Czech Met Office says June storms are exceptional

Photo: CTK

The weather is the subject on the tip of everyone’s tongue just now following violent floods over the last week in the Czech Republic. Forecasters warn that there is still a risk of storms causing more deaths and damage. But just how exceptional has the recent weather been and is climate change partly to blame?

Photo: CTK
The violent storms of the last week that caused at least 13 deaths and billions of crowns of damage in the Czech Republic has everyone focused on the weather. With water levels continuing high in many parts of the country there is still a threat that floods could return to areas already hit or strike new regions. Away from the floods, even businesses and those not hit directly hit are complaining of the wash out summer so far.

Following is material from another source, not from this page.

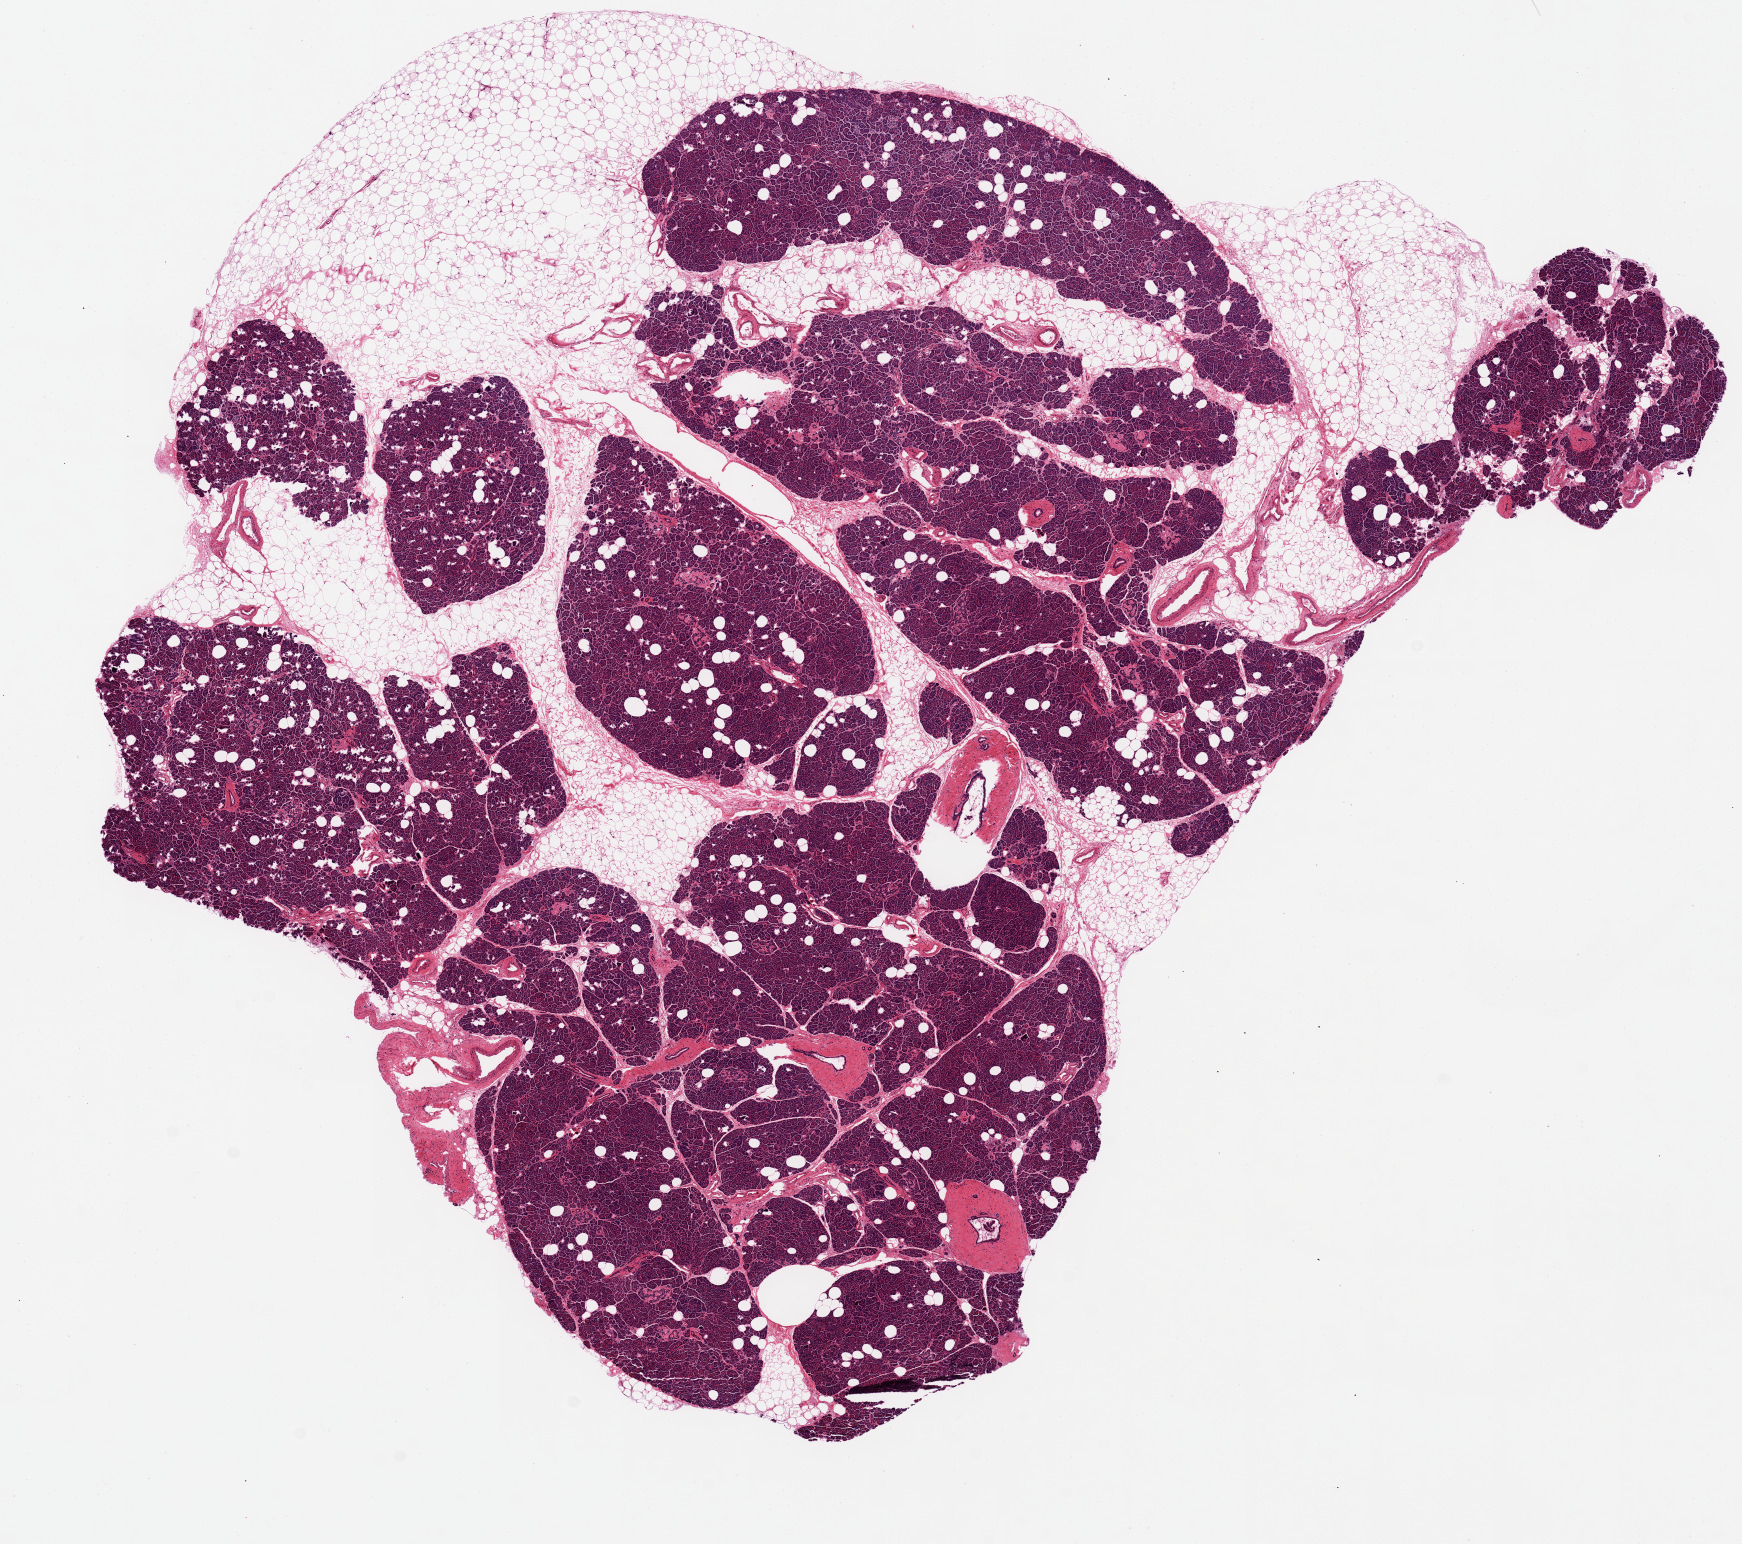
Whole-slide image, haematoxylin and eosin stain, brightfield — whole scanned area (about 13.8 x 12.2 mm, from a 20x scan) shown as a low-resolution overview, PAXgene-fixed, paraffin-embedded tissue, target tissue: pancreas, donor tissue sample. Male donor.
Review note (as recorded): Remarkably well preserved. Mild focal saponifcation. Parenchyma is about 70% of specimen.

The Czech Meteorological Institute has been monitoring water levels and the highly localised and violent storms that have been a characteristic of the latest floods. On the institute’s flood map of the Czech Republic flooded and high risk rivers are only dozens of kilometres away from rivers running at drought levels.

The specificity and violence of the latest floods sets them apart from the continuing downpour that caused the massive floods in August 2002 and the combination of the meltdown of snow and rain that fuelled the Spring floods of 2006. The institute’s Jan Pavlík says this month’s floods have been exceptional.

Photo: CTK
“Every summer we have a similar situation to this year. But this June the situation is a little stronger and we have stronger flash floods than usual and for a longer period than usual”

Mr Pavlík says higher temperatures this summer - around 2 degrees Celsius warmer than the average – have helped fill rain clouds and fuelled the heavy downpours. With up to 10 centimetres of rain falling at one time, these have transformed mild streams into violent torrents. And he believes global warming is also contributing to a more violent and less predictable Czech climate.

“This is a consequence of global warming that the thunder storms are probably stronger than they would be without global warming”

The short term outlook from the institute is that the threat of storms will continue over the next couple of days before brighter weather at the weekend. While Mr Pavlík is making no forecast for the rest of the summer, he is willing to predict that the trend of unstable and violent weather can only get worse over time.